The sequence $S_n$ is defined as $$S_1=S_2 =1$$ and for $n\ge 2$, $$S_{n+1}=2(A_n + G_n)$$ where $A_n = \frac {S_n+S_{n-1}}{2}$ is the arithmetic mean and $G_n= \sqrt { S_nS_{n-1} }$ is the geometric mean.
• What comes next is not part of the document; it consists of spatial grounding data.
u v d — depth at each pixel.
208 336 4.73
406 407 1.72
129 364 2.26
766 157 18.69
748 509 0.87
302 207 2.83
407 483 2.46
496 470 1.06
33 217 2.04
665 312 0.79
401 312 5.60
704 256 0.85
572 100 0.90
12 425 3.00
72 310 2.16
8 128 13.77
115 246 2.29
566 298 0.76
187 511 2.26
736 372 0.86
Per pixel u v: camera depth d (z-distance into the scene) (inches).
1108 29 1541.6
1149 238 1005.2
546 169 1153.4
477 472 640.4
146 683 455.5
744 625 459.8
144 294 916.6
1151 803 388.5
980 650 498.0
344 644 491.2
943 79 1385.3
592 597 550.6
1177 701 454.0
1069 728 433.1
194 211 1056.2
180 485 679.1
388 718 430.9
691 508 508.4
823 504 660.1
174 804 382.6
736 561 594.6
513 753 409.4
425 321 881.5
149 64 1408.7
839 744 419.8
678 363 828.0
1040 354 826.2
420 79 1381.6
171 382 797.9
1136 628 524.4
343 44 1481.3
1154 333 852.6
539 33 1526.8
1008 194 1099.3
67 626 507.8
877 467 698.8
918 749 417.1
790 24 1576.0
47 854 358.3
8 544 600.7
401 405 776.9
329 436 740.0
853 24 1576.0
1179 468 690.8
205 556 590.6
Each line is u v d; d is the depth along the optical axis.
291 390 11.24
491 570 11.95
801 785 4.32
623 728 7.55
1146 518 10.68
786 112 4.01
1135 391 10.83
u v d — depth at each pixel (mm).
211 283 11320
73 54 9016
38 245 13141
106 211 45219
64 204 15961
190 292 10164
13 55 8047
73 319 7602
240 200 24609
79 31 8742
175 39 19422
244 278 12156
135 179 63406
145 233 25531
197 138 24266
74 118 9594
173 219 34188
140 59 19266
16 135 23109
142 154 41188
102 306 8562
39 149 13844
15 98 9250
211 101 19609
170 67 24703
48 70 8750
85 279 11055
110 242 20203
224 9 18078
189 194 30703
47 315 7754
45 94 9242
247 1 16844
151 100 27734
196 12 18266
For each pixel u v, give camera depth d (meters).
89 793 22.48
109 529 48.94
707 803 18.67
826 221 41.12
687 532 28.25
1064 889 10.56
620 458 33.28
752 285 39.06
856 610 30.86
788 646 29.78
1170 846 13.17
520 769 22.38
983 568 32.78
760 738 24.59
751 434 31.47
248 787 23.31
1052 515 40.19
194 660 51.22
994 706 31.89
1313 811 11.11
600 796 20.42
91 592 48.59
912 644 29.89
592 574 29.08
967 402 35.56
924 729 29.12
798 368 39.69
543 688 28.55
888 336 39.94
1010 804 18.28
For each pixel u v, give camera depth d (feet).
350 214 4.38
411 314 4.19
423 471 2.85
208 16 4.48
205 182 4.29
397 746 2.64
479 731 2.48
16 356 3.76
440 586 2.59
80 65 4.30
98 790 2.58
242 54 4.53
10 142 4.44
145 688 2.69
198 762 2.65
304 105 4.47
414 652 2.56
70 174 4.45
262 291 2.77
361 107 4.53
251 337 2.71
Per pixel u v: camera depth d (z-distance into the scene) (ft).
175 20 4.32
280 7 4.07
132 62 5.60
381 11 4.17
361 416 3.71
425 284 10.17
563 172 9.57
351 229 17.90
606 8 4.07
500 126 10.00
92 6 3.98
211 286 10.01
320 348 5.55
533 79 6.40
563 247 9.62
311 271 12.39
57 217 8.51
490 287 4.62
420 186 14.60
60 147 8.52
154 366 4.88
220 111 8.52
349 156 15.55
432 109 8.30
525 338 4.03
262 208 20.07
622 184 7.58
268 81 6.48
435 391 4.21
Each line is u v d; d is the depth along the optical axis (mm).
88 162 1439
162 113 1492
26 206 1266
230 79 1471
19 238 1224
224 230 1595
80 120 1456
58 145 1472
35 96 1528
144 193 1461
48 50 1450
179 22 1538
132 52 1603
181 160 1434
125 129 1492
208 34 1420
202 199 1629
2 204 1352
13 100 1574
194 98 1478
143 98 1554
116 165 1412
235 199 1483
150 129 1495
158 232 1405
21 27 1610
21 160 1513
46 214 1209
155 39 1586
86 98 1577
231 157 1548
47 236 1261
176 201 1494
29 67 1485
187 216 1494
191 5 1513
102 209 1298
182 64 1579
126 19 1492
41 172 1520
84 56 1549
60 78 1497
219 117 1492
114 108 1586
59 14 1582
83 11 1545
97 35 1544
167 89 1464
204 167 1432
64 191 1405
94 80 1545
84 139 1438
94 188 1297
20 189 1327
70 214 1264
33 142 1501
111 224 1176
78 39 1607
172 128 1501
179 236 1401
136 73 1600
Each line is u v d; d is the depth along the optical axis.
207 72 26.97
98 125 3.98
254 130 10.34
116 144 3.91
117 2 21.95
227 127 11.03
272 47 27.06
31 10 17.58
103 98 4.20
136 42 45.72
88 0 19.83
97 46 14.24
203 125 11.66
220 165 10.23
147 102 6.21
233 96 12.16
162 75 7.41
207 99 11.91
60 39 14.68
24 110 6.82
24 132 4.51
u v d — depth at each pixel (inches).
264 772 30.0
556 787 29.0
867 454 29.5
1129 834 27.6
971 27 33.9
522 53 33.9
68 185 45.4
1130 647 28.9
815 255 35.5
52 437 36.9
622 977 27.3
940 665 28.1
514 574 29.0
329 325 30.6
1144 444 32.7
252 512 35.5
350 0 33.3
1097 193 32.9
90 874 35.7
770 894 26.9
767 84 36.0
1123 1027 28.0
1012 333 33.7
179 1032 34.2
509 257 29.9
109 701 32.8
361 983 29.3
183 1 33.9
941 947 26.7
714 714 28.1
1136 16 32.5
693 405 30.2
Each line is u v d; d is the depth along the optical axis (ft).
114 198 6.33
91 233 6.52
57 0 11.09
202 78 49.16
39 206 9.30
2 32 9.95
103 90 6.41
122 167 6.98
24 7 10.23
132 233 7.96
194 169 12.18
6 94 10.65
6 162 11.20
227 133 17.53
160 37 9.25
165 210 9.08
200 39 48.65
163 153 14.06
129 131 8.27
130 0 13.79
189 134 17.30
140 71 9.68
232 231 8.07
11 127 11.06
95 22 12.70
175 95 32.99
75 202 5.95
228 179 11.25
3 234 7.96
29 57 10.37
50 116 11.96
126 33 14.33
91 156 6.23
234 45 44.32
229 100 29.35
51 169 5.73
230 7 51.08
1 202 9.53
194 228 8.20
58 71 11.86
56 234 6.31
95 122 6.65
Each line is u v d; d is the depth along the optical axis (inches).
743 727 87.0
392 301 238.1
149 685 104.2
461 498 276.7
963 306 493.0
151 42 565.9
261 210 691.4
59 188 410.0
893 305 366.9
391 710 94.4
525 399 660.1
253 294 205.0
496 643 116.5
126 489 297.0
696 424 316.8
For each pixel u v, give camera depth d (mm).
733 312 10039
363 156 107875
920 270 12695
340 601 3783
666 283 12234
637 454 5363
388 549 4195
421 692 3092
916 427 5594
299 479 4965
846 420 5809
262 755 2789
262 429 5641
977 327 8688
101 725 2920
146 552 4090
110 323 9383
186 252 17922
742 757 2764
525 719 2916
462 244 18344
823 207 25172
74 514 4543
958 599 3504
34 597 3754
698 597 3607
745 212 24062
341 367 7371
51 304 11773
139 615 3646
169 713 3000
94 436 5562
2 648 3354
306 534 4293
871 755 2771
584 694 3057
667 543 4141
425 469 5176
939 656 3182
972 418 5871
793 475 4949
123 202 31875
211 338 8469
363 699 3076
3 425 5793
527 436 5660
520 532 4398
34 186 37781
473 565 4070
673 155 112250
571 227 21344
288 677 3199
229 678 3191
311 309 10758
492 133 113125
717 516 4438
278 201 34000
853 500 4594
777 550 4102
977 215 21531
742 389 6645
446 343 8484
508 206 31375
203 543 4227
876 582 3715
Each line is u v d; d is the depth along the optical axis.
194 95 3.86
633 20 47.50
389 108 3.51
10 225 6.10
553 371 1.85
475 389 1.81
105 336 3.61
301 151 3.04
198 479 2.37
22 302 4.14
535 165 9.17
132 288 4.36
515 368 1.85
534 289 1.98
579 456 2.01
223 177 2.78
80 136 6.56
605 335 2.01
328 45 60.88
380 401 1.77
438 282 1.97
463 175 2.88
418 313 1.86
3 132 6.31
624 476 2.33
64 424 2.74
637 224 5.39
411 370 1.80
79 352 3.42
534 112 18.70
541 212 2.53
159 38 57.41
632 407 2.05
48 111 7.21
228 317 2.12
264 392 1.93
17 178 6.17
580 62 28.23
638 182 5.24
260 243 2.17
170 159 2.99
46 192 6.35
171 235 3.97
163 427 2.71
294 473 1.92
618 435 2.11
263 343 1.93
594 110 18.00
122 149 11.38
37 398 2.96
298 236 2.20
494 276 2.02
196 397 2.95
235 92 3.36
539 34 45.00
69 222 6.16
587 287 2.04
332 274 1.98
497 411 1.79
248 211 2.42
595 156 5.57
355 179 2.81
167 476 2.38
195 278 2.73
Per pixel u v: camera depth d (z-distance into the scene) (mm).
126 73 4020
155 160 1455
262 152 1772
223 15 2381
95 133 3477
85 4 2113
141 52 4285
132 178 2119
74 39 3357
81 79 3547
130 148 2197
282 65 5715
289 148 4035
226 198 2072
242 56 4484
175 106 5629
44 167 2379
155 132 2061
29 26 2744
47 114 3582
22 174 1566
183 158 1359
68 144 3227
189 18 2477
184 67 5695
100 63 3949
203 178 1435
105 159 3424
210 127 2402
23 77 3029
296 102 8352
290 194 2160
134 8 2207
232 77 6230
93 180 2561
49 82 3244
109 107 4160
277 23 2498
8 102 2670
Claim: $$S_n = (F_n)^2$$ where $F_n$ stands for Fibonacci's numbers.
My solution:
$$S_{n+1}=2(A_n +G_n)= 2(\frac {S_n+S_{n-1}}{2}+\sqrt { S_nS_{n-1} })$$
$$=S_n+S_{n-1}+2\sqrt { S_nS_{n-1} }$$
$$= ( \sqrt { S_n} + \sqrt S_{n-1} )^2$$
$$\sqrt { S_{n+1}}=\sqrt { S_n} + \sqrt S_{n-1} \implies $$
$$\sqrt { S_n} =F_n \implies S_n = (F_n)^2$$
$$S_{n+1}=S_n+2\sqrt{S_nS_{n-1}}+S_{n-1}=(\sqrt{S_n}+\sqrt{S_{n-1}})^2$$ So if we let $F_n=\sqrt{S_n}$, then $F_1=F_2=1$ and $$F_{n+1}=F_n+F_{n-1}$$ Can you take it from here?